Mr. Specter, Pennsylvania's longest serving senator, used the 2,600-word speech, read from a series of notecards, to condemn the partisan rancor that has polarized and gridlocked the Senate.

Mr. Specter was one of a dwindling number of moderate Republicans before he was chased from his party for backing President Barack Obama's stimulus package in early 2009. He noted in the speech the primary defeats of Sen. Robert Bennett, R-Utah, and of Sens. Lisa Murkowski, R-Alaska, and Joseph Lieberman, I-Conn., who recovered to win general election contests.

He neglected to mention his own defeat to Rep. Joe Sestak in this year's Democratic primary. Pat Toomey, a conservative Republican who helped run Mr. Specter out of the party, will take over the seat next month.

"Eating or defeating your own is a form of sophisticated cannibalism," Mr.
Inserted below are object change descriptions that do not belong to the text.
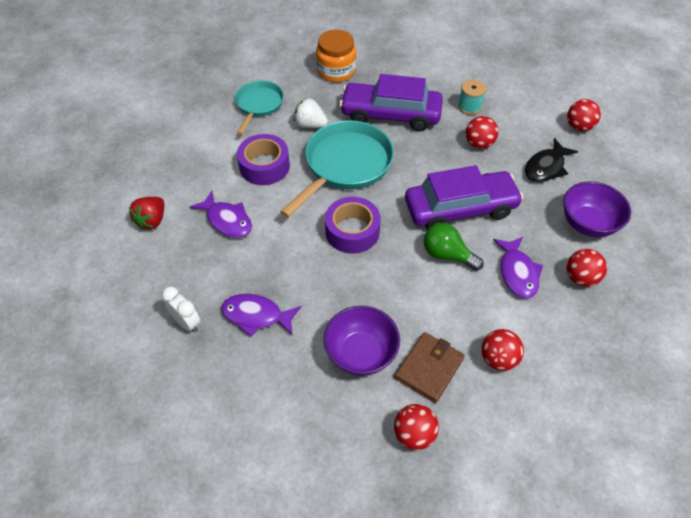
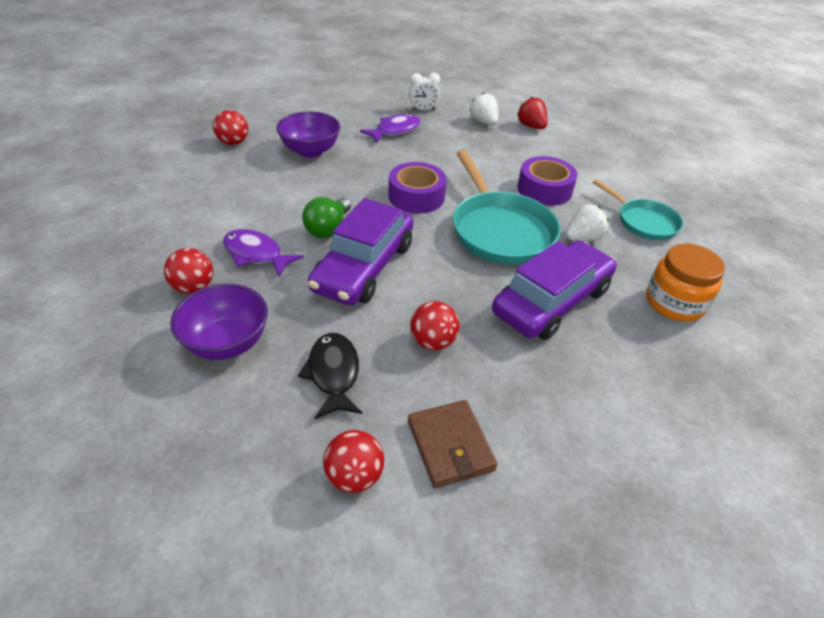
camera: 125 degrees right, 10 degrees down
(174, 258) = (483, 122): none -> white strawberry
(227, 220) = (497, 151): purple fish -> none
(429, 368) = (259, 168): brown wallet -> brown wallet (450, 445)
(447, 255) = (328, 228): green light bulb -> green light bulb turned 135 degrees clockwise
(469, 107) = (506, 380): turquoise spool -> none
(498, 359) = (216, 198): red ball -> none

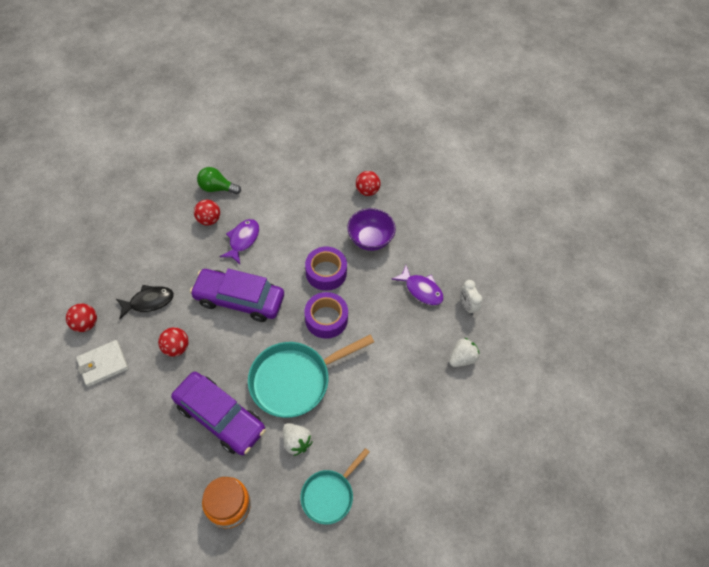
camera: 80 degrees right, 15 degrees up
(227, 343) = (168, 248): purple bowl -> none
(328, 228) = (276, 272): green light bulb -> green light bulb (217, 188)
(450, 445) = (103, 364): brown wallet -> white wallet
(531, 126) = (469, 401): red strawberry -> none
(544, 190) = (359, 413): purple tape -> purple tape (326, 272)

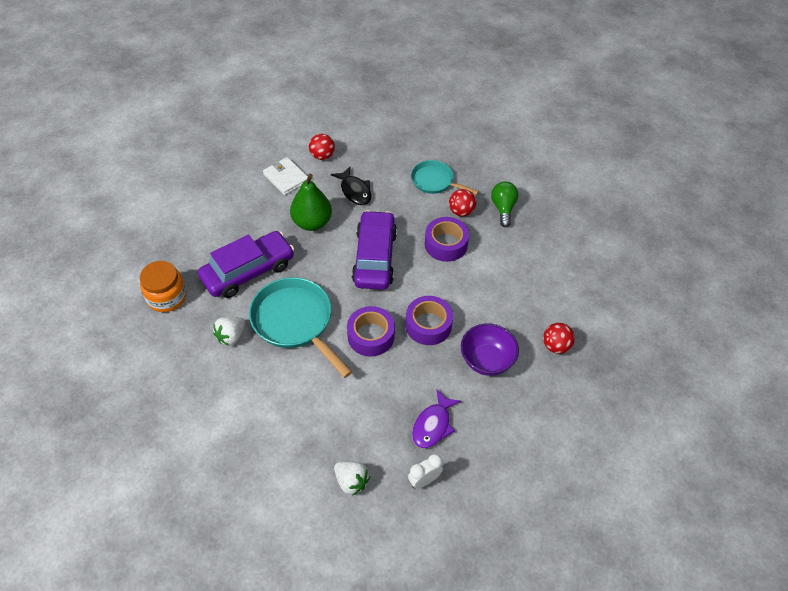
camera: 80 degrees right, 5 degrees down
(176, 347) = (312, 222): red ball -> green pear
(220, 417) = (248, 271): purple car -> purple car turned 150 degrees counterclockwise
(243, 240) = (446, 244): purple fish -> purple tape
(329, 495) = (181, 374): turquoise pan -> turquoise pan (435, 181)

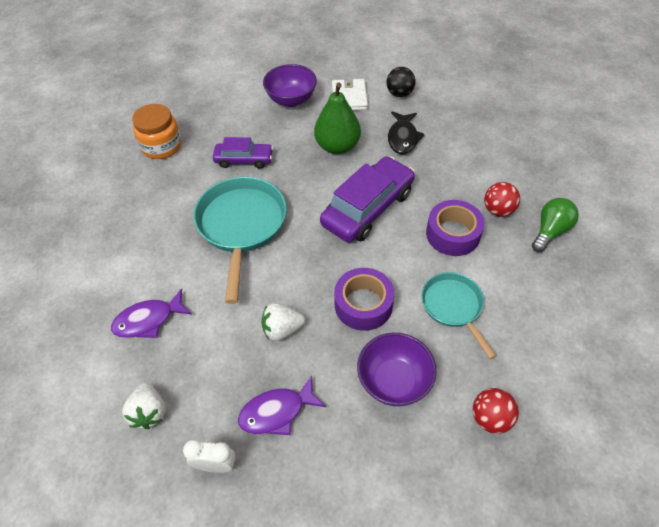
camera: 40 degrees right, 0 degrees up
(231, 336) = (178, 207): white strawberry -> white strawberry (282, 329)
(241, 202) = (291, 100): none -> purple bowl
(248, 271) = (244, 160): purple car -> purple car, size x0.58
(291, 427) = (148, 320): none -> purple fish
(322, 156) = (399, 93): red ball -> black ball
(371, 336) = (297, 280): purple tape -> none
(435, 181) = (494, 167): turquoise pan -> turquoise pan (453, 307)

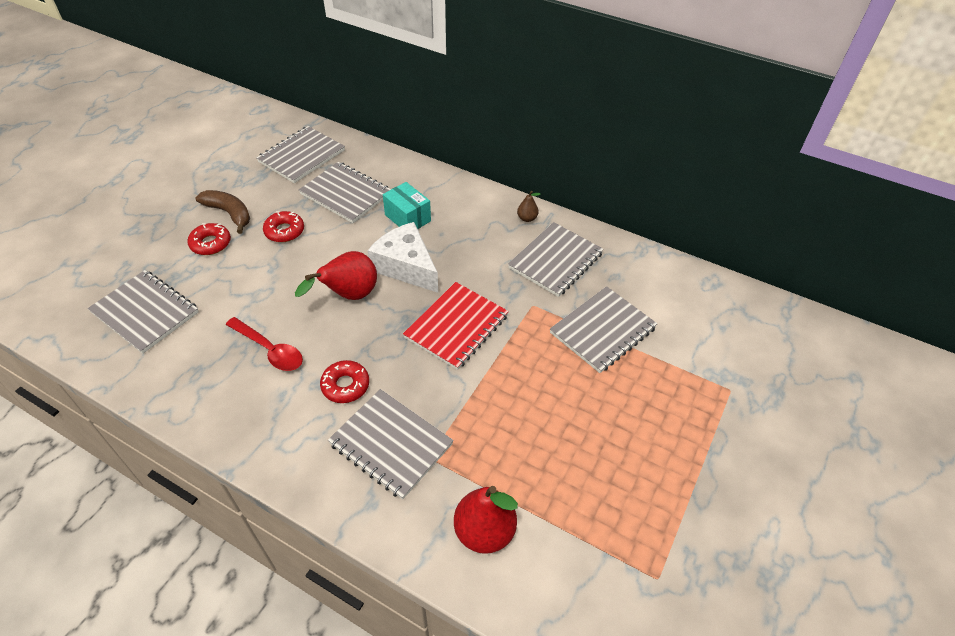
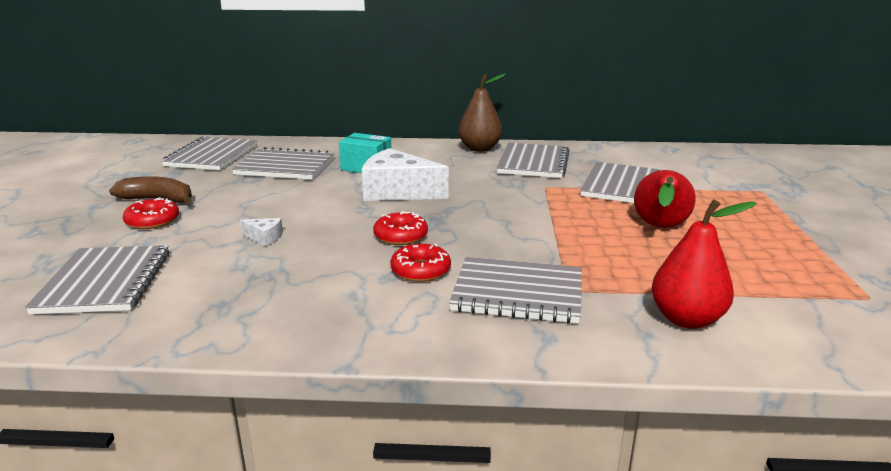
camera: 25 degrees left, 25 degrees down
(145, 313) = (105, 282): grey notebook -> grey notebook turned 75 degrees clockwise
(269, 296) = (264, 237): none -> white cheese
(270, 350) = (303, 269): red spoon -> none
(284, 231) = (238, 197): red donut -> red donut (400, 236)
(349, 295) = (357, 218): red pear -> red pear (660, 228)
(456, 326) = (491, 212): red notebook -> none
(527, 218) = (479, 149): brown pear -> brown pear, size x2.04

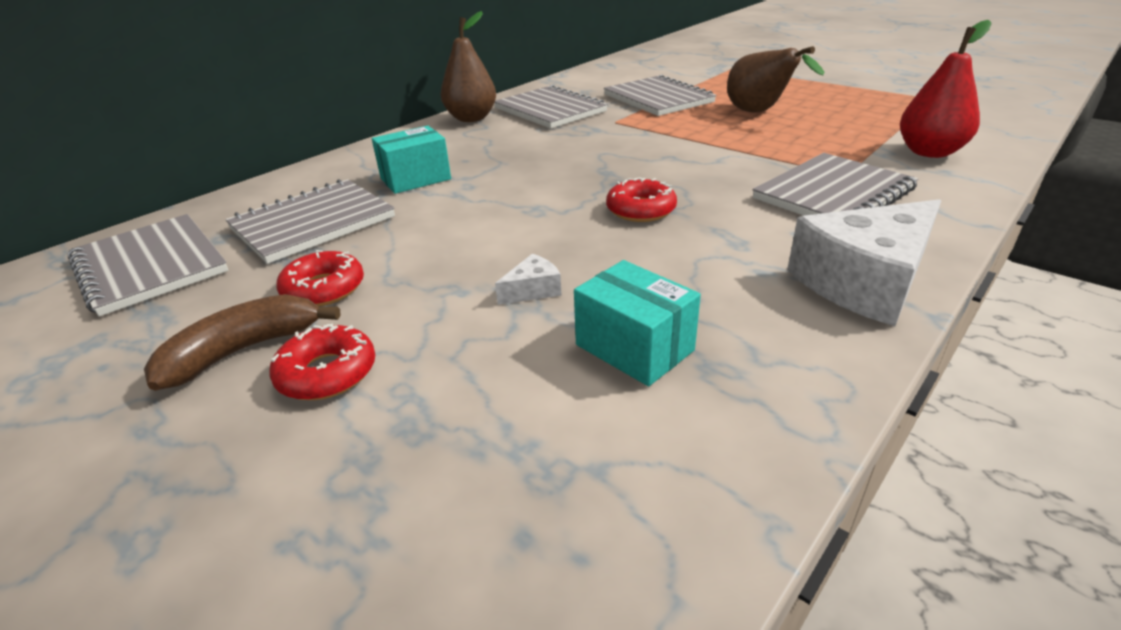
camera: 50 degrees left, 10 degrees up
(105, 282) = (517, 471): grey notebook -> none
(226, 279) = (634, 347): none -> turquoise box
(398, 191) = (517, 181): white cheese -> white cheese (864, 282)
(420, 270) = (739, 222): red donut -> red donut (324, 289)
(660, 228) = (759, 113): red pear -> brown pear

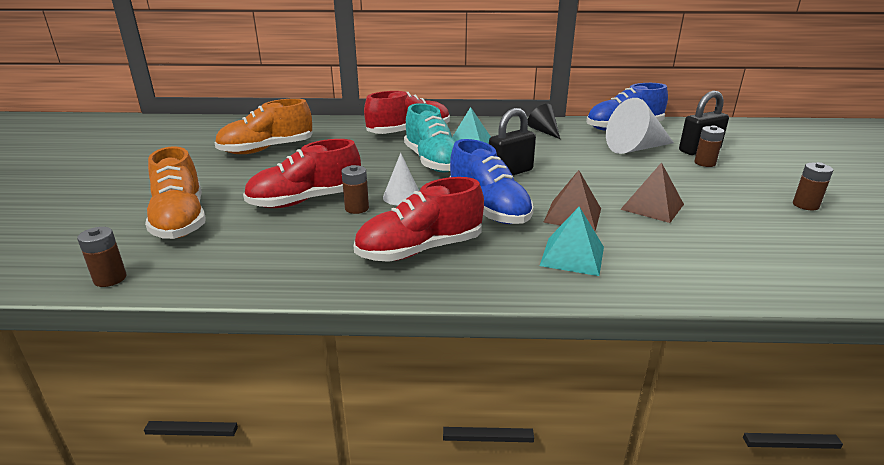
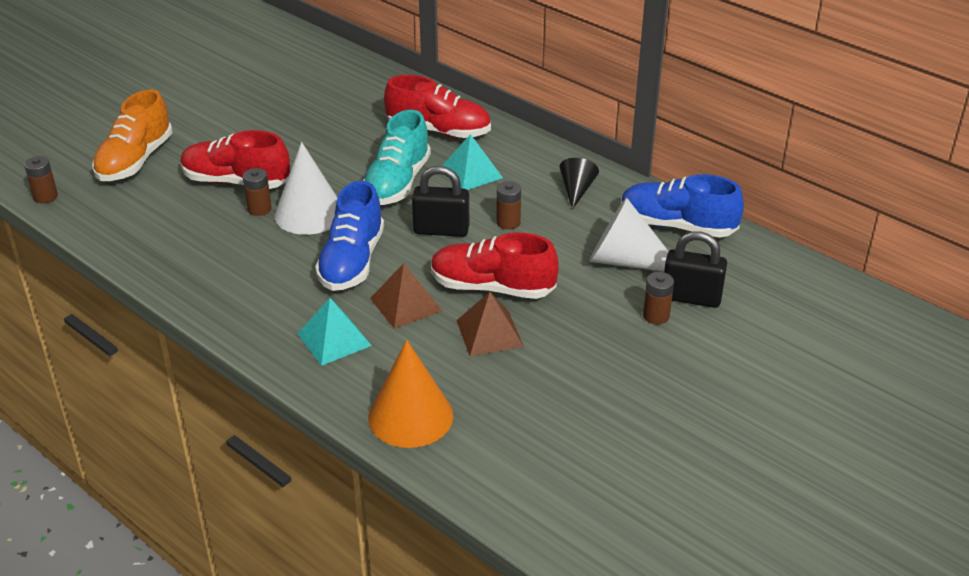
camera: 40 degrees right, 10 degrees up
(267, 149) = (287, 100): orange shoe -> none
(402, 197) = (309, 213): white cone -> white cone, size x1.72
(420, 250) = (243, 274): red shoe -> red shoe (492, 287)
(720, 273) = (410, 416): none -> orange cone
(805, 205) = (638, 412): brown battery -> brown battery (508, 222)

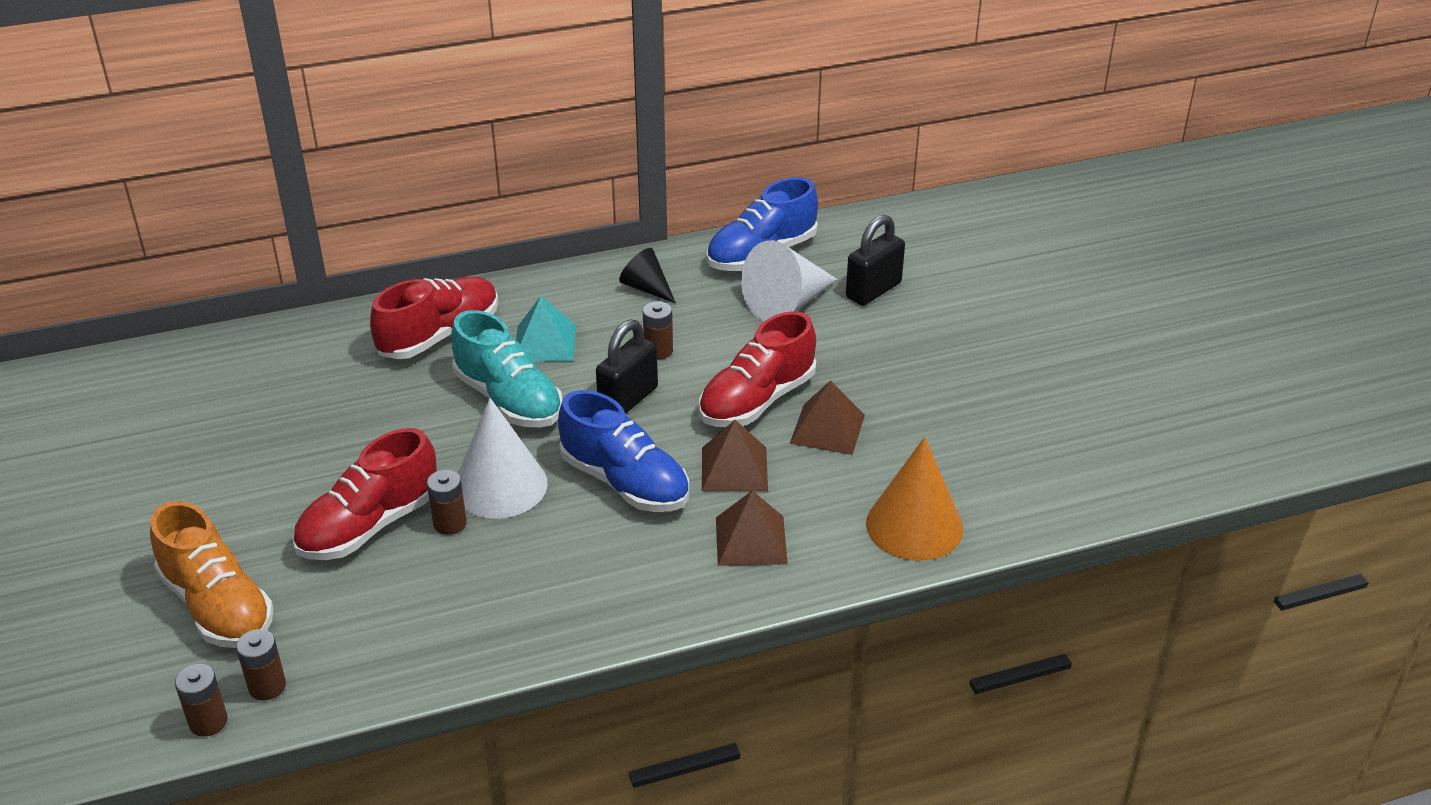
camera: 60 degrees left, 0 degrees up
(334, 339) = (751, 540): turquoise pyramid -> brown pyramid
(656, 316) = (883, 320): brown battery -> brown battery (267, 686)

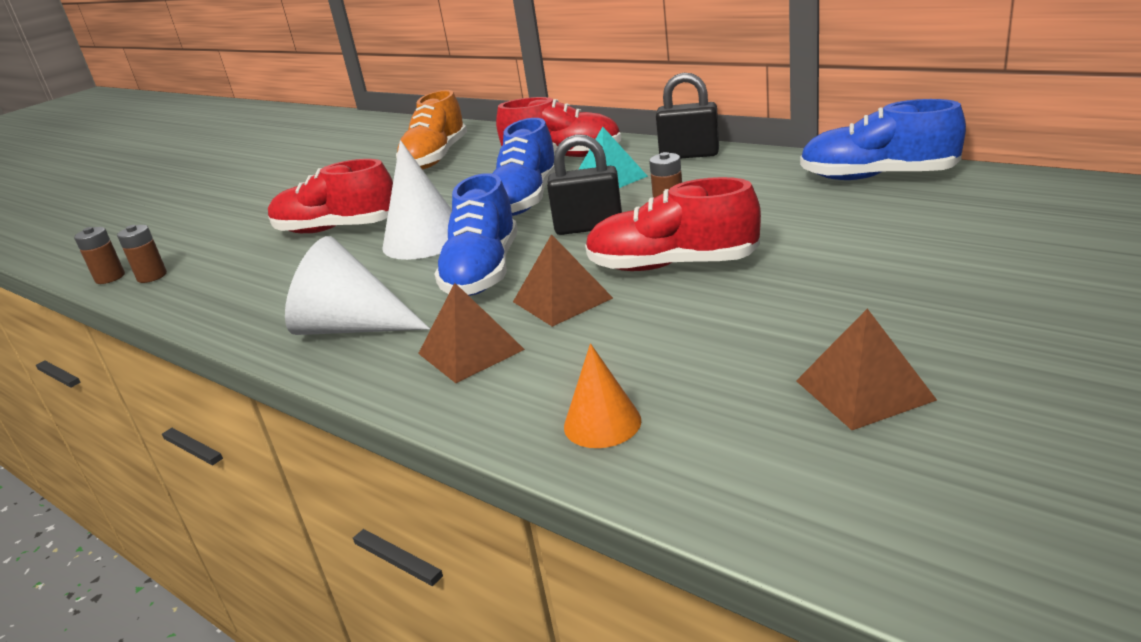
camera: 60 degrees right, 10 degrees down
(217, 606) = (221, 232): orange shoe -> orange shoe (435, 158)
(450, 523) = (364, 246): brown battery -> none
(509, 400) = (525, 200): turquoise shoe -> blue shoe
(646, 288) = (739, 171): black cone -> none
(787, 304) = (832, 214): white cone -> white cone (352, 327)
(827, 429) = (686, 310): brown pyramid -> brown pyramid (863, 390)
(873, 290) = (941, 232): black padlock -> black padlock (689, 155)
(914, 526) = (602, 423): orange cone -> orange cone, size x0.58

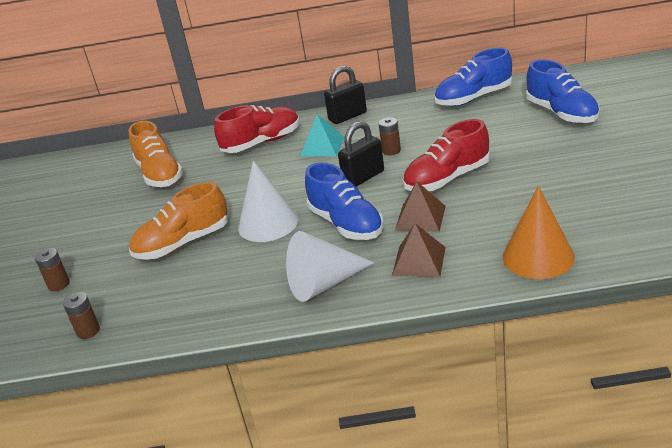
camera: 40 degrees left, 5 degrees up
(110, 277) = (47, 349): brown battery -> brown battery (58, 284)
(337, 229) = (183, 243): red shoe -> orange shoe
(525, 200) = (290, 177): blue shoe -> blue shoe (562, 113)
(602, 423) = (538, 256): orange cone -> orange cone, size x1.72
(863, 390) = (613, 195): brown pyramid -> none

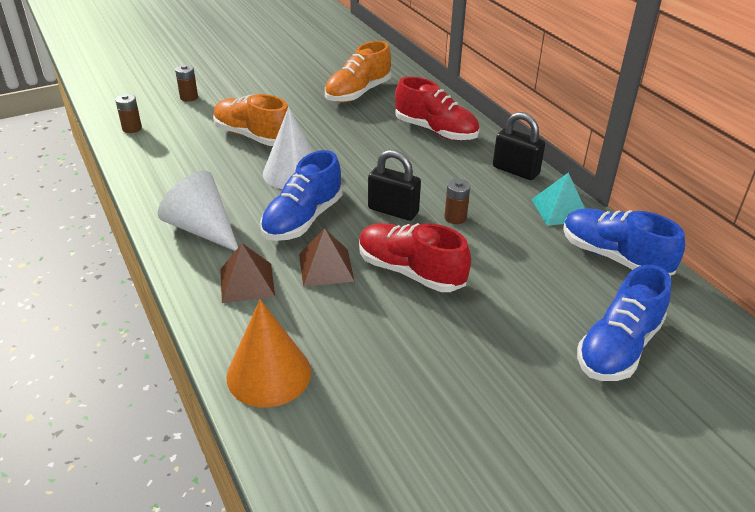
camera: 60 degrees right, 5 degrees up
(322, 146) = (444, 169): turquoise pyramid -> turquoise pyramid (560, 210)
Specter said.

He argued for reform of Senate procedures, forcing senators to actually speak when they filibuster -- rather than merely threaten it to stop a bill in its tracks until it can cross the 60-vote threshold. Mr. Specter also reprised an idea he pitched in previous years to remove the 60-vote barrier for executive or judicial nominations.

"Important positions are left open for months, including judicial nominees with emergency backlogs," he said.

Mr. Specter weaved in anecdotes and accomplishments from his Senate career, from peace-brokering visits to Syria to funding fights for the National Institutes of Health.

But most of all he wanted to communicate to his colleagues -- dozens of whom, including several Republicans, sat in rapt attendance -- the shortcomings of the Senate and his prescriptions for improvement.

Mr. Specter closed with optimism that his pleas for civility and bipartisanship would be realized. The vision stemmed in part from Ms. Murkowski's successful write-in bid for re-election.

"By bouncing back and winning, Senator Murkowski demonstrated that a moderate/centrist can win by informing and arousing the general electorate," Mr. Specter said. "Her victory proves that America still wants to be and can be governed by the center."